= Exercise details =
Output the entries exactly. Start at the first line, finish with the line containing "Πριν την έναρξη", and omit the pictures.

Records drawn from a dataset:
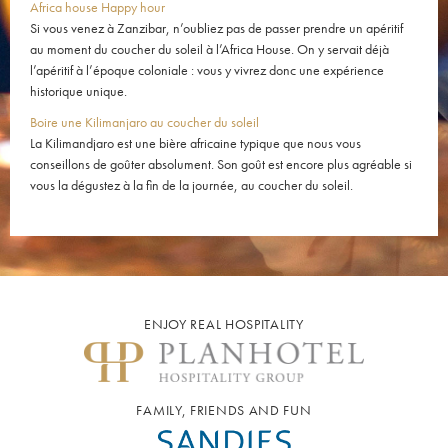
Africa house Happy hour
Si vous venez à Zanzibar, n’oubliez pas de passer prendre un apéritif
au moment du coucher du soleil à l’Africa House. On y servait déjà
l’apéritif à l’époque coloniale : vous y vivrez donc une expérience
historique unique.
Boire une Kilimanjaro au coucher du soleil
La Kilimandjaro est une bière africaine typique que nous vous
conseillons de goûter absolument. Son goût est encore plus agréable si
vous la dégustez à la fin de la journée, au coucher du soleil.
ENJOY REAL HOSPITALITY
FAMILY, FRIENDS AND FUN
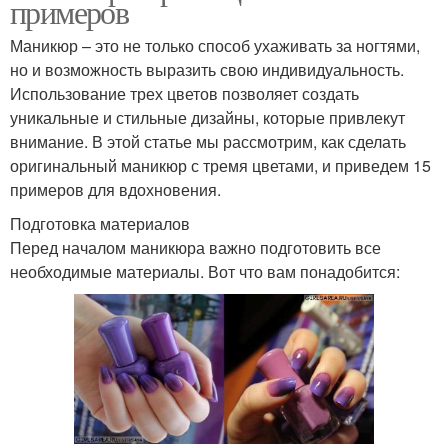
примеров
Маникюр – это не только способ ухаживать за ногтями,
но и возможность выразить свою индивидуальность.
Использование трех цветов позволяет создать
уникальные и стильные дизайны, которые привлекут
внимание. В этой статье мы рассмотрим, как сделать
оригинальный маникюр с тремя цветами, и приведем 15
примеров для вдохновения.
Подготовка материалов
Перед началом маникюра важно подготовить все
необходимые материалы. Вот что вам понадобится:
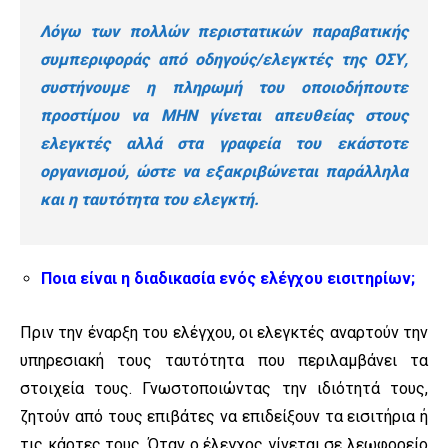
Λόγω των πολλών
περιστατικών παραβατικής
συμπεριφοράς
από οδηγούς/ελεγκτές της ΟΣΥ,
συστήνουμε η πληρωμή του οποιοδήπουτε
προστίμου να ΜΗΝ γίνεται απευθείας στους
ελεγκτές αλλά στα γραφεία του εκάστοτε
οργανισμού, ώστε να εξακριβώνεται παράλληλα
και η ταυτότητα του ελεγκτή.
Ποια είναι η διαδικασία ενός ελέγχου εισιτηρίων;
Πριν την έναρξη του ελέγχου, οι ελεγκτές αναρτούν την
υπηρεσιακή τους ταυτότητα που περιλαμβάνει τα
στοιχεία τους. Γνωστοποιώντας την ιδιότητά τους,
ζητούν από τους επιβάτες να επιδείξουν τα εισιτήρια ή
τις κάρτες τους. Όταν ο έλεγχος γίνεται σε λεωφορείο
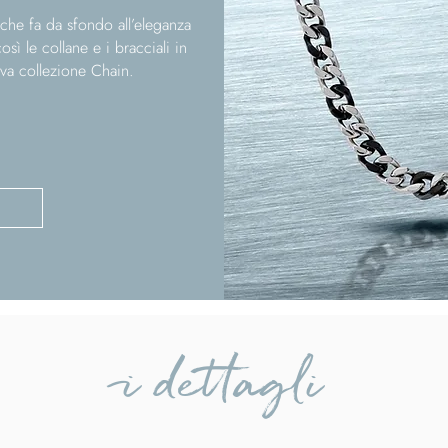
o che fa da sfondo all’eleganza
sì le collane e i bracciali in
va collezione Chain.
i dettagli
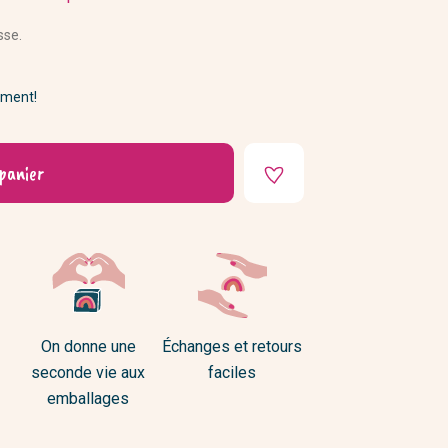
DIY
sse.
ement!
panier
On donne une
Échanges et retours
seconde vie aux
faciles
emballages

= Answer to this problem =
Africa house Happy hour
Si vous venez à Zanzibar, n’oubliez pas de passer prendre un apéritif
au moment du coucher du soleil à l’Africa House. On y servait déjà
l’apéritif à l’époque coloniale : vous y vivrez donc une expérience
historique unique.
Boire une Kilimanjaro au coucher du soleil
La Kilimandjaro est une bière africaine typique que nous vous
conseillons de goûter absolument. Son goût est encore plus agréable si
vous la dégustez à la fin de la journée, au coucher du soleil.
ENJOY REAL HOSPITALITY
FAMILY, FRIENDS AND FUN
примеров
Маникюр – это не только способ ухаживать за ногтями,
но и возможность выразить свою индивидуальность.
Использование трех цветов позволяет создать
уникальные и стильные дизайны, которые привлекут
внимание. В этой статье мы рассмотрим, как сделать
оригинальный маникюр с тремя цветами, и приведем 15
примеров для вдохновения.
Подготовка материалов
Перед началом маникюра важно подготовить все
необходимые материалы. Вот что вам понадобится:
Λόγω των πολλών
περιστατικών παραβατικής
συμπεριφοράς
από οδηγούς/ελεγκτές της ΟΣΥ,
συστήνουμε η πληρωμή του οποιοδήπουτε
προστίμου να ΜΗΝ γίνεται απευθείας στους
ελεγκτές αλλά στα γραφεία του εκάστοτε
οργανισμού, ώστε να εξακριβώνεται παράλληλα
και η ταυτότητα του ελεγκτή.
Ποια είναι η διαδικασία ενός ελέγχου εισιτηρίων;
Πριν την έναρξη του ελέγχου, οι ελεγκτές αναρτούν την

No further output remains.